Records from a collection:
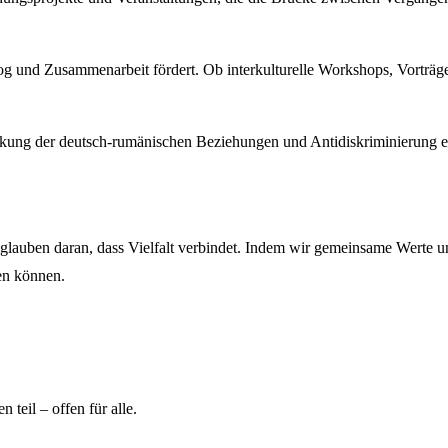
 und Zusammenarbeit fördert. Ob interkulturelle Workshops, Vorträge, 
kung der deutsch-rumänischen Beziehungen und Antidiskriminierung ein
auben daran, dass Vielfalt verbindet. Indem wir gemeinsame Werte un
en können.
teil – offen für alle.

§ Exercise description:
Please print exactly the lines from the one containing "kung der deutsch-rumänischen" through the last line of the records, both included, and nothing else.

§ Result of the exercise:
kung der deutsch-rumänischen Beziehungen und Antidiskriminierung ein
auben daran, dass Vielfalt verbindet. Indem wir gemeinsame Werte un
en können.
teil – offen für alle.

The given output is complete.